* [Problems to work on]
(a) Please answer these questions from the study on son preference in Taiwan, marking each answer to match:
(i) What was the strongest individual-level predictor of sex preference?
(ii) How is "gender balance" defined?
(iii) What did Chung and Das Gupta (2007) find about Korea?
(b) Resume the study on son preference in Taiwan, starting right after its last sentence.

* [Document]
The Decline of Son Preference and Rise of Gender Indifference in Taiwan Since 1990

Tin-chi Lin 1
PMCID: PMC3747565  NIHMSID: NIHMS447168  PMID: 23970825

Abstract

This study explores the change of married women’s sex preference for children in Taiwan since 1990, finding that there was a substantial decline of son preference and rise of “gender indifference”, defined as feeling indifferent about children’s sex (as opposed to desiring an equal number of boys and girls, in which the sex of children is still a primary consideration). Results show that at the individual level female education was the strongest predictor for the preference; education was negatively associated with son preference and positively with gender indifference. Cohort difference was noticeable, too. Younger cohorts were better educated than older ones so that they were more neutral about the sex and less adherent to the traditional male preference; besides, from 1992 to 2002 there was a universal intra-cohort movement toward gender neutrality and away from son preference. When the younger cohorts gradually replaced the older ones as the main child bearers in the Taiwanese society, at the aggregate level son preference declined and gender indifference rose.

1. Introduction

In addition to “daughter preference”, two forms of parental sex preference are likely to emerge to replace the traditional son preference as it has declined: “gender indifference” or “gender balance”. Gender balance is defined as desiring an equal number of boys and girls, in which “sex” is still a main consideration. By contrast, gender indifference indicates a situation in which parents feel that the sex does not matter, so that a boy is as good as a girl (or vice versa); therefore no particular sex combinations are desired.

Theoretically, when gender inequality has been eliminated or gender roles have become identical in a society, one sex would not be treated more favorably than the other, and parents would have little incentive to prefer one sex to the other. However, the transition of fertility preference may go the other way: the gender system was once so entrenched in the culture that even when differentiation of sex roles has been erased, new parents still want children of both sexes because their perception about gender is not synchronized with the “actual” social change. In the West, both types of transition, gender indifference (Pollard and Morgan 2002) and gender balance (Kippen, Evans and Gray 2007), have been observed.

However, no existing demographic research has addressed “gender indifference” or “gender balance” as an issue of Asian populations or explored the recent development of parental sex preference in Asian societies (with Chung and Das Gupta (2007) being an exception). Son preference in many newly-industrialized Asian societies is expected to have declined and a new form of parental sex preference is expected to have emerged, because these societies have experienced substantial social development for more than two decades. As an example, Chung and Das Gupta (2007) found that son preference in Korea had declined since 1990, although the authors didn’t investigate which type of preference was replacing it.

Thus this study aims to explore the following questions. First, it will examine whether the sex preference in Taiwan has changed since 1990; to illustrate the background of sex preference in Taiwan, data prior to 1990 will also be used. Second, if there has been a change, this study will test whether it is due to the rising socioeconomic status of women. This study will also examine cohort difference in sex preference and use it to explain the change in sex preference at the aggregate level from 1992 to 2002 in Taiwan.

2. Son preference in Taiwan

Over the past thirty years, there has been a rapid economic growth, a rise in women’s status and even a dramatic change in the political system in Taiwan, all of which may have fundamentally changed traditional social values, including the preference to have a son.

* [Extracted material]
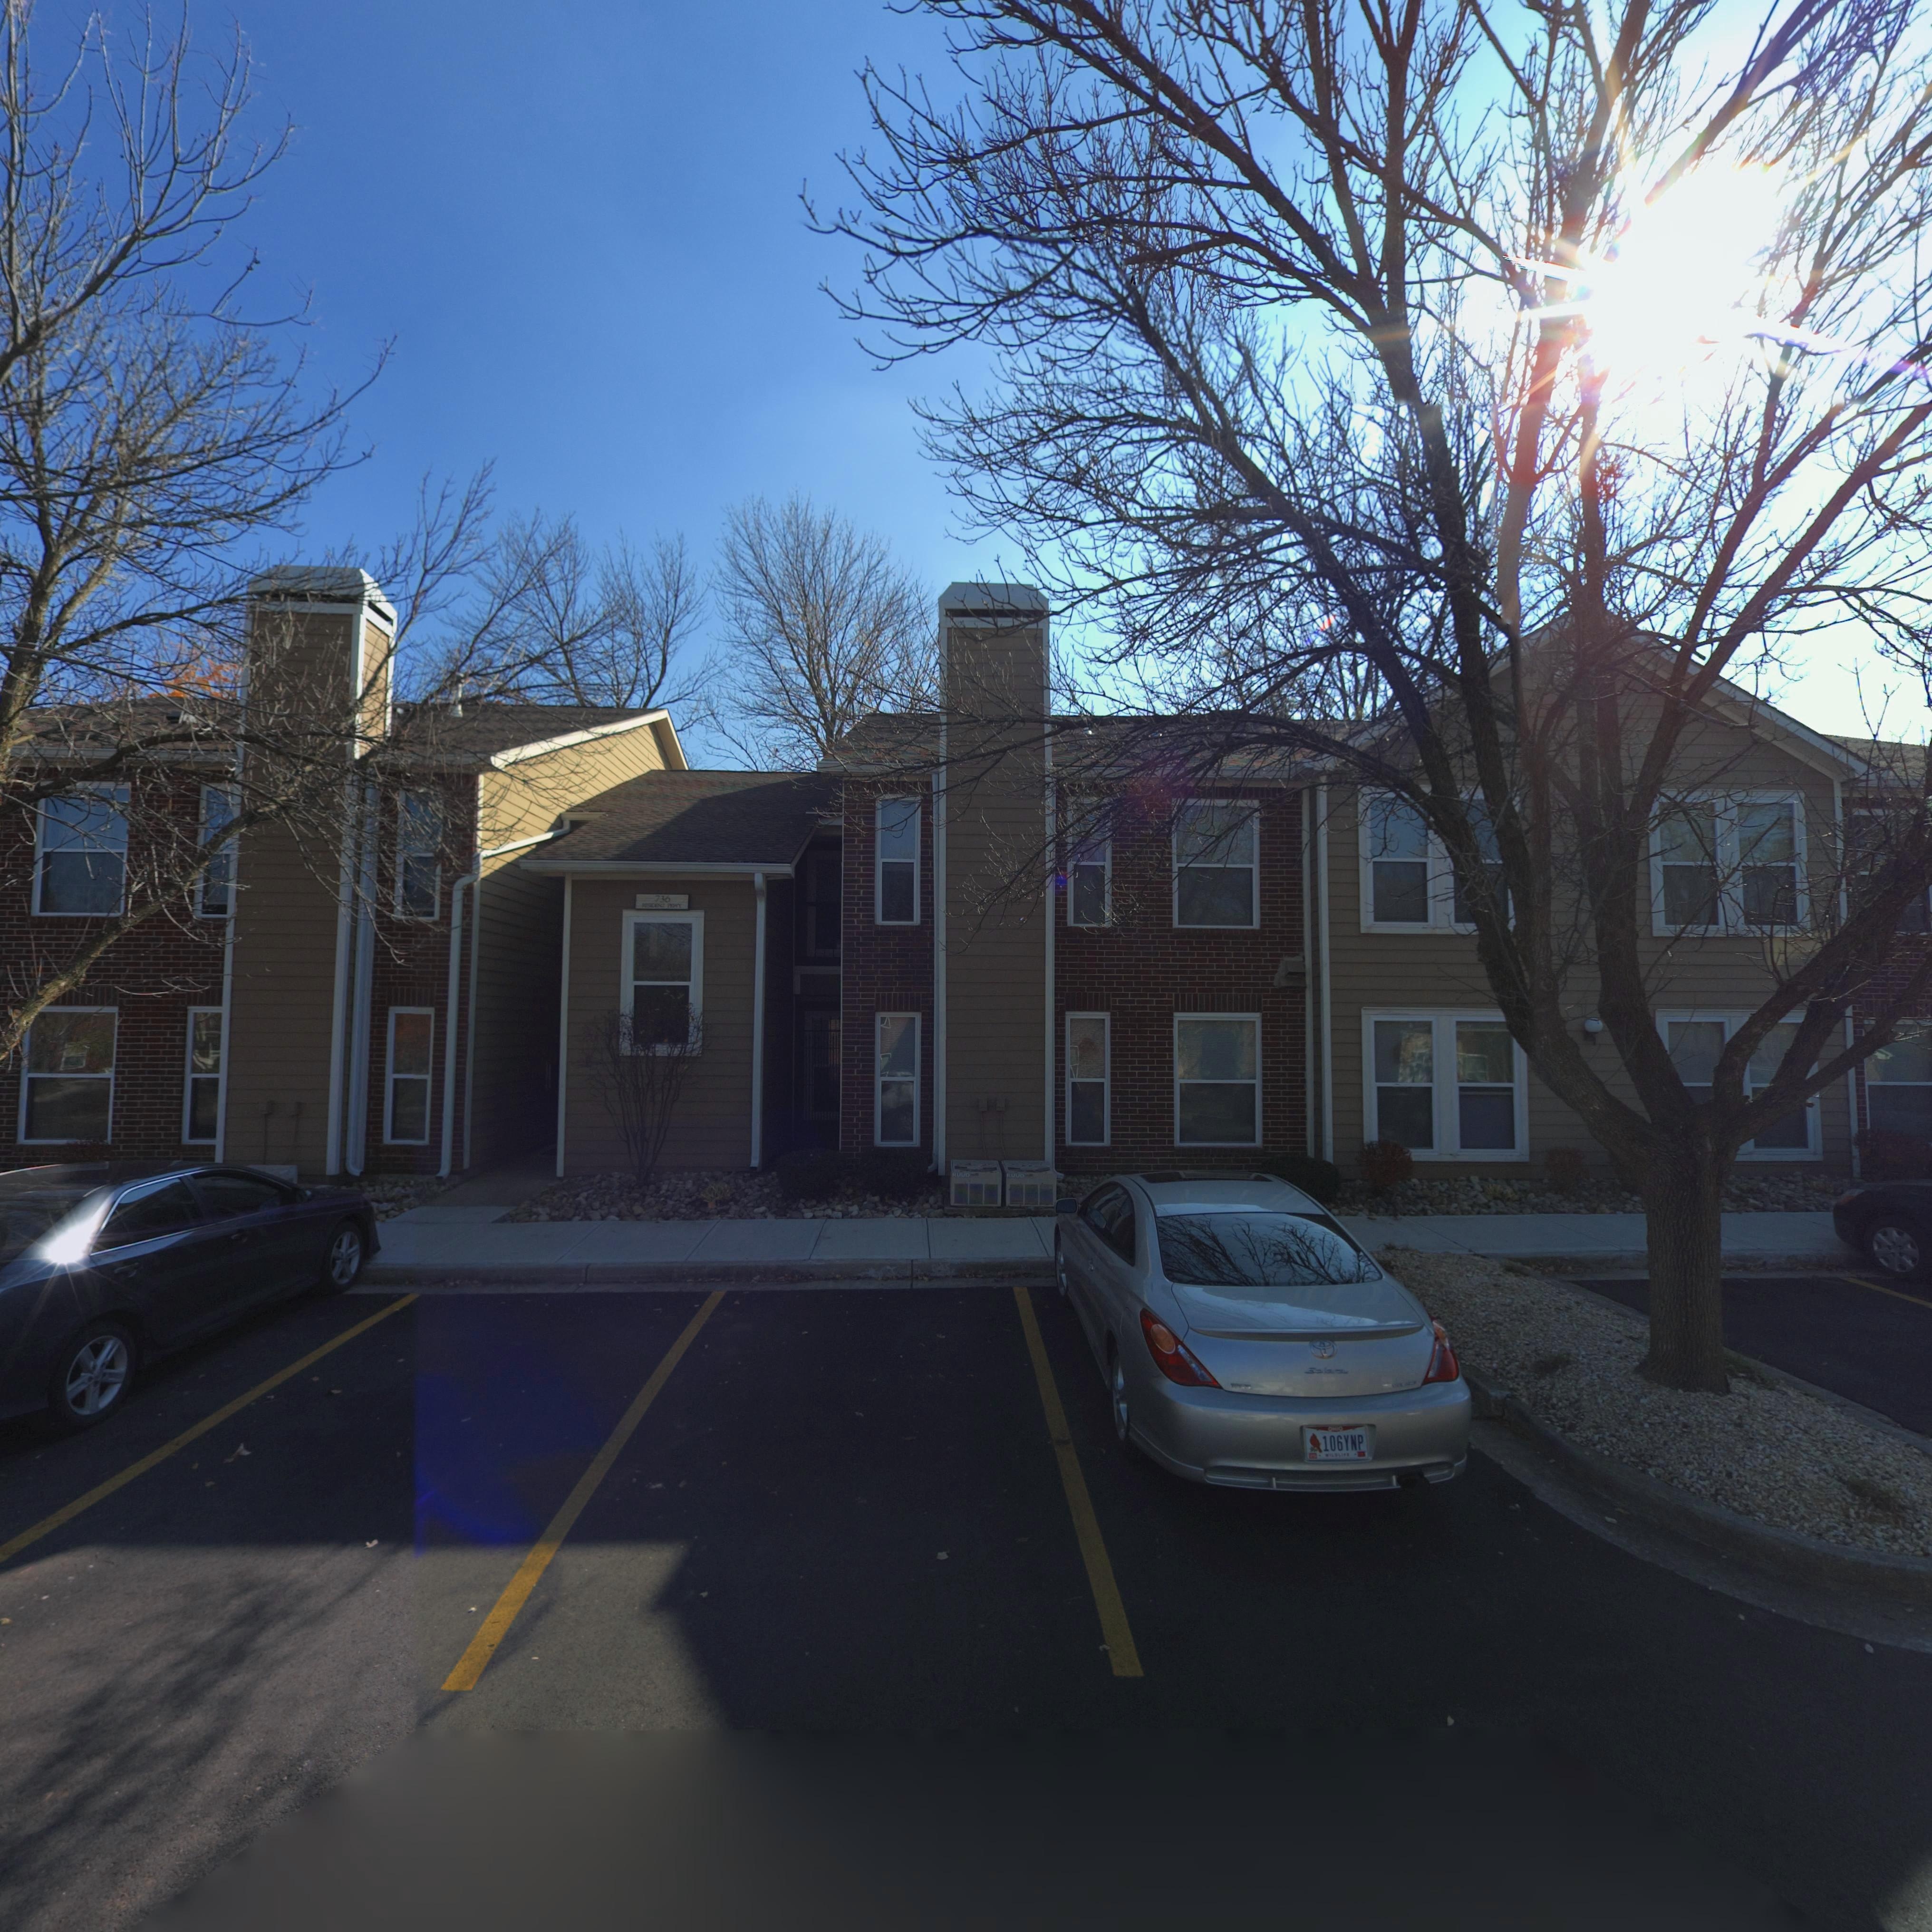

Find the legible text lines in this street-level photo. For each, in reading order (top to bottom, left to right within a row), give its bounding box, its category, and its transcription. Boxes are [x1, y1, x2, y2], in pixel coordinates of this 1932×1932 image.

[654, 894, 670, 902] None: 736
[1229, 1382, 1252, 1391] None: TOYOTA
[1327, 1426, 1343, 1431] None: OHIO
[1322, 1434, 1364, 1452] None: 106YNP
[1324, 1452, 1350, 1457] None: WILDLIFE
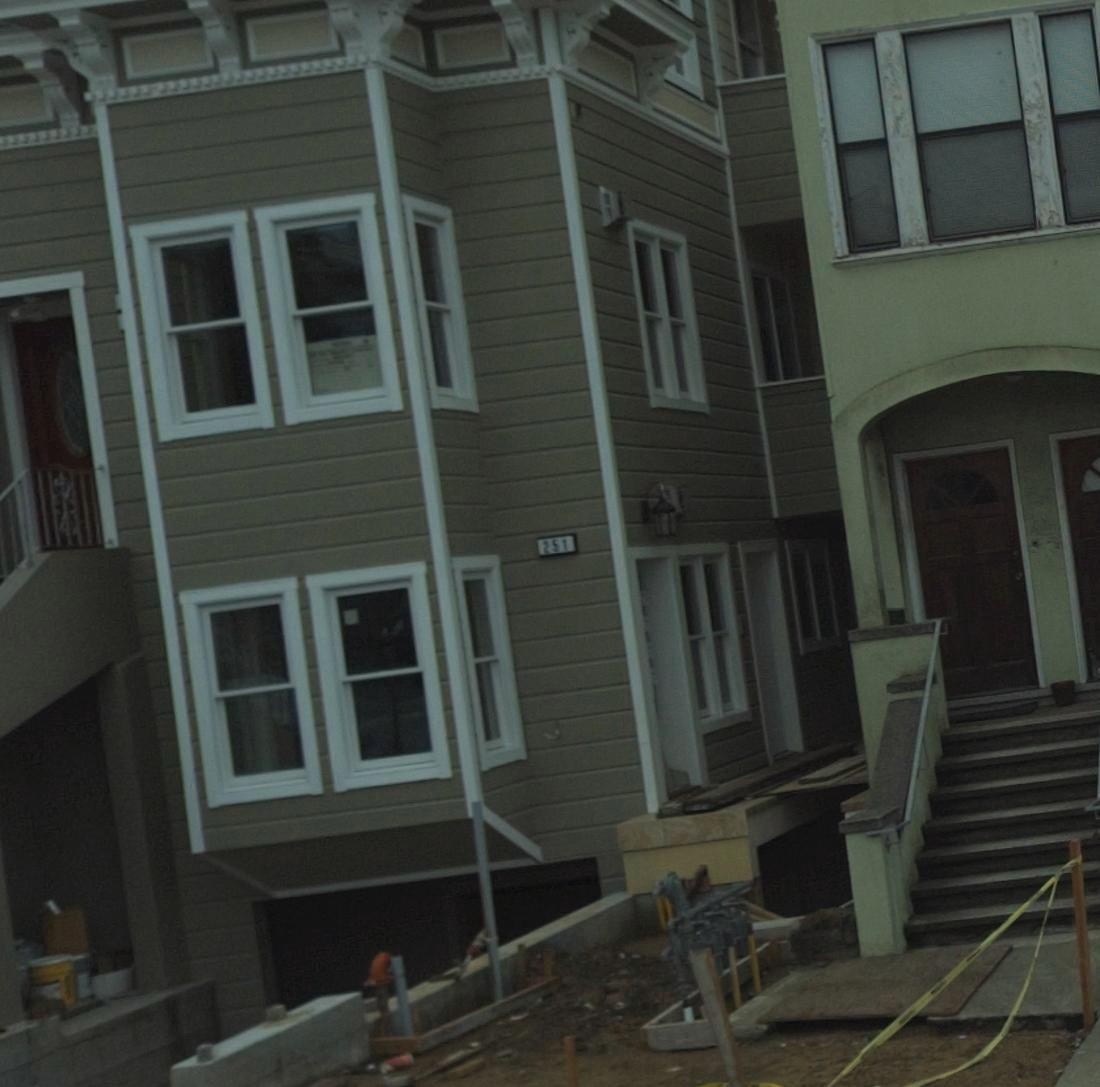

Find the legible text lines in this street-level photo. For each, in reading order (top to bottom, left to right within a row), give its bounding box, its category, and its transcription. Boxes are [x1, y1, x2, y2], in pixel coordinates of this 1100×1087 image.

[540, 537, 571, 555] StreetNumber: 251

* [Exercise answers]
(a)
(i) Female education.
(ii) As desiring an equal number of boys and girls, with "sex" still a main consideration.
(iii) That son preference in Korea had declined since 1990.

(b)
Taiwan is a society with a strong Confucian heritage; high fertility and preference of male children were viewed as normative in Confucian ethics (Tang 1995. )In addition, men had higher social status than women, and presumably only boys could continue the family lineage, which was considered as the fundamental principle of filial piety, the starting point of all human relationships defined in Confucianism. Thus, it is not surprising that son preference in Taiwan was “pervasive and extreme” (Arnold and Kuo 1986) and well-documented in the literature prior to 1990 (Coombs and Sun 1981; Williamson 1976).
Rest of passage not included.